## Task instructions:
1. From the address conversion table text below, write out word for word the passage that begins with the words containing "A non-volatile memory, such" and ends with "of the lifetime.".
2. Resume the text on wear leveling for non-volatile memory at the point where it stops, and carry it on from its last sentence.

[[ Page text, beginning ]]

The present invention relates to an apparatus and a method for writing an address conversion table. Particularly, the present invention relates to an apparatus and a method for writing, in a non-volatile memory, an address conversion table for wear leveling of the non-volatile memory.
A non-volatile memory, such as a flash memory and a phase-change memory, has a limitation in the number of rewrites of data. As a result, the data cannot be rewritten in a cell with the number of rewrites exceeding the limitation, or the data is erased (inverted), leading to the end of the lifetime.
Therefore, if rewrites are concentrated on a specific cell, the cell quickly (for example, in about several seconds) reaches the end of lifetime. Thus, the numbers of rewrites in cells are leveled to prevent the concentration of rewrites in a specific cell. The leveling of the numbers of rewrites is generally called wear leveling. The wear leveling is a process of using an address conversion table to dynamically convert a physical address provided from a CPU or the like to a memory system into an internal address for actual writing of data in order to level the numbers of rewrites in the cells.
Here, a simple, new and effective start gap system is known as a system of wear leveling (for example, see the publication of Moinuddin K. Qureshi, Michele Franchescini, Vijayalakshmi Srinivasan, Luis Lastras, Bulent Abali, and John Karidis, “Enhancing Lifetime and Security of PCM-Based Main Memory with Start-Gap Wear Leveling”, IBM Research, [online], [searched Apr. 22, 2014], Internet <URL: http://researcher.watson.ibm.com/researcher/files/us-moinqureshi/papers-sgap.pdf>).
Qureshi, et al. discloses a start-gap system using algebraic mapping between logical addresses and physical addresses, the start-gap system including two registers Start and Gap as well as an additional memory line GapLine for facilitating data migration, Gap tracking the number of lines reshuffled in the memory, Start keeping track of the numbers of reshuffles of all lines in the memory.

[[ Page text, end ]]
[[ Supplied material, beginning ]]

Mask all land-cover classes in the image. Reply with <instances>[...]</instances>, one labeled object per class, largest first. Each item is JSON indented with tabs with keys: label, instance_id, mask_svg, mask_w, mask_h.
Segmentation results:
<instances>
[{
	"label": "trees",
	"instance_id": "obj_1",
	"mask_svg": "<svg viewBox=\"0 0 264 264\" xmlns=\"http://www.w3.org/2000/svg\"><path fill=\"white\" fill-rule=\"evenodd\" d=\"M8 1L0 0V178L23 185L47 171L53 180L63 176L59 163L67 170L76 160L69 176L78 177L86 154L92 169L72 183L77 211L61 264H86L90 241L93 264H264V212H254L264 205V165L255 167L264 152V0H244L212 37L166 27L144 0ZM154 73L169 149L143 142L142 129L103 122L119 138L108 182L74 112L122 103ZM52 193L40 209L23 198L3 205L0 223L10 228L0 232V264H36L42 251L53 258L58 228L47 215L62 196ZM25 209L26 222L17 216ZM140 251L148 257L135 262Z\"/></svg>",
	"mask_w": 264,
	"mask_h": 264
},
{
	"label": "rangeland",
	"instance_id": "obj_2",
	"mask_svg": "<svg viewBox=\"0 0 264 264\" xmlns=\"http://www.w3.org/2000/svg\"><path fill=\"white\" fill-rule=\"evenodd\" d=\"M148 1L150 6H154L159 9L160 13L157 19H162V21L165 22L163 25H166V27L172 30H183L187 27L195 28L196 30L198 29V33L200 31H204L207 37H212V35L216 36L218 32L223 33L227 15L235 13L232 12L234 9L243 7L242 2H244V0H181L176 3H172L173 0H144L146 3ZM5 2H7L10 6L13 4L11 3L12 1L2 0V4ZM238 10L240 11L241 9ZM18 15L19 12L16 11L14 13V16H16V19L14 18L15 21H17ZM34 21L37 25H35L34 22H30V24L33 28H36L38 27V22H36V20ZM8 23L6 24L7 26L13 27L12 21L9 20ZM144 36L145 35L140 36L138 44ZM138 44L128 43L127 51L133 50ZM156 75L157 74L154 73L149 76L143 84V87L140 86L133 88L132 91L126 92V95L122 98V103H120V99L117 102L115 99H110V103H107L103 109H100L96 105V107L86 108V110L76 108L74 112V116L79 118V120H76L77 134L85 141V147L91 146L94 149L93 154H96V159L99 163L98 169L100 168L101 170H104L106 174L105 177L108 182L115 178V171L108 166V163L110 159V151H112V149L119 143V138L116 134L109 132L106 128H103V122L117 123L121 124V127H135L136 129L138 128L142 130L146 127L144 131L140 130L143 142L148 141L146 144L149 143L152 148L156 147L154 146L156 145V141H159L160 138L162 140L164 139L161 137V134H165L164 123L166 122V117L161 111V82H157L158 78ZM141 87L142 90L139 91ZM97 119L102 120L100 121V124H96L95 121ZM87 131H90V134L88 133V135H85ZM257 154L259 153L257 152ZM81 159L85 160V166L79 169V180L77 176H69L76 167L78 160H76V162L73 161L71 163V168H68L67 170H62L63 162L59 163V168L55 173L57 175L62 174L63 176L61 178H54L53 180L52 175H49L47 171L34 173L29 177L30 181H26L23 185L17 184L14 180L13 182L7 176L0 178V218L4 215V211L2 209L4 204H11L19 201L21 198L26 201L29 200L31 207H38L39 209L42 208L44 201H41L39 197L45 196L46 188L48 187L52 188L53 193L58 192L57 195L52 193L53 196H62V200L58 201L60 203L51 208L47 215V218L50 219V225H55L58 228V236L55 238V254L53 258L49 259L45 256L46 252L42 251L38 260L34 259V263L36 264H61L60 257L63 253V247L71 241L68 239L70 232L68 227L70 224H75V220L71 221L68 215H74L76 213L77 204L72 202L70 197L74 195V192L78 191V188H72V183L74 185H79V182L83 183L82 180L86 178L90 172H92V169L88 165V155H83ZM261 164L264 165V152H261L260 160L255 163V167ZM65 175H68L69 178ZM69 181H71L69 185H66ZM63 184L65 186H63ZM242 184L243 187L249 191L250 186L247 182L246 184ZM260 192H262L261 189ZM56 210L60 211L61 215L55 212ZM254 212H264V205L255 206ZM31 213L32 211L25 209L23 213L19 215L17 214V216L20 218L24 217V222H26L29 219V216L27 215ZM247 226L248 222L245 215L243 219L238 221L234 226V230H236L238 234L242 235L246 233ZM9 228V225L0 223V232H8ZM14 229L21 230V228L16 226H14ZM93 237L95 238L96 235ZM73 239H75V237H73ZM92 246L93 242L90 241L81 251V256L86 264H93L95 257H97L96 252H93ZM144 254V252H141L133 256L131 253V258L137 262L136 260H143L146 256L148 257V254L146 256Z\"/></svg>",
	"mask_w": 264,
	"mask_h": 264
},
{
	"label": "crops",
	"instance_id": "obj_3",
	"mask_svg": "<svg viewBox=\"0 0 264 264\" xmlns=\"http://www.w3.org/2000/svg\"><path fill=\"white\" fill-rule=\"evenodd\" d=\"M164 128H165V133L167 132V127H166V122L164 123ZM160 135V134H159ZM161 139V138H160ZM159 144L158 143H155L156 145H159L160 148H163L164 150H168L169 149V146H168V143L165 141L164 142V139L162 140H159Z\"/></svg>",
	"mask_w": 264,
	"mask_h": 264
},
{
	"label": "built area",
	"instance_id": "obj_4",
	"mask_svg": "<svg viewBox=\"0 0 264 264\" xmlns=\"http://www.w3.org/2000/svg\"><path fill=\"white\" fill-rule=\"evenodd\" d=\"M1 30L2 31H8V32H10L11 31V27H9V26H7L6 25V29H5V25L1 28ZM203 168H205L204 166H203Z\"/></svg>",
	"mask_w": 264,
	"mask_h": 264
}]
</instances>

[[ Supplied material, end ]]

## Results in order:
1.
A non-volatile memory, such as a flash memory and a phase-change memory, has a limitation in the number of rewrites of data. As a result, the data cannot be rewritten in a cell with the number of rewrites exceeding the limitation, or the data is erased (inverted), leading to the end of the lifetime.

2.
Further, an example of a known technique described in a patent application includes a technique of reducing exhaustion of a flash memory (for example, see JP2013-196155A).
JP2013-196155A discloses that when a snapshot condition is met, a management table is saved as a snapshot from a first storage unit to a first block of a second storage unit, a pointer indicating the save location of the management table is saved in a write unit in a second block of the second storage unit, and part of the management table is saved in a non-written area in the write unit of the second block that saves the pointer.
Furthermore, techniques of updating an address conversion table are also known (for example, see JP2007-18499A and WO2012/074554).
JP2007-18499A discloses a storage apparatus including: a 2-chip flash memory that can be accessed in parallel; a page register that acquires data from the flash memory in parallel and that temporarily stores the data; and a control circuit including a RAM provided with an address conversion table for managing contrast between logical addresses and physical addresses on the basis of data stored in parallel in the page register, wherein data is rewritten by update of the address conversion table and addition to a storage medium.
WO2012/074554 discloses restoration of a transaction log including: checking some entries saved in the transaction log to determine a writing pattern based on the entries; reading a memory based on the writing pattern; updating the transaction log with information associated with data read from the memory based on the writing pattern; and updating a logical address (LA) table by using the transaction log.
Further, techniques of duplicating and storing data are also known.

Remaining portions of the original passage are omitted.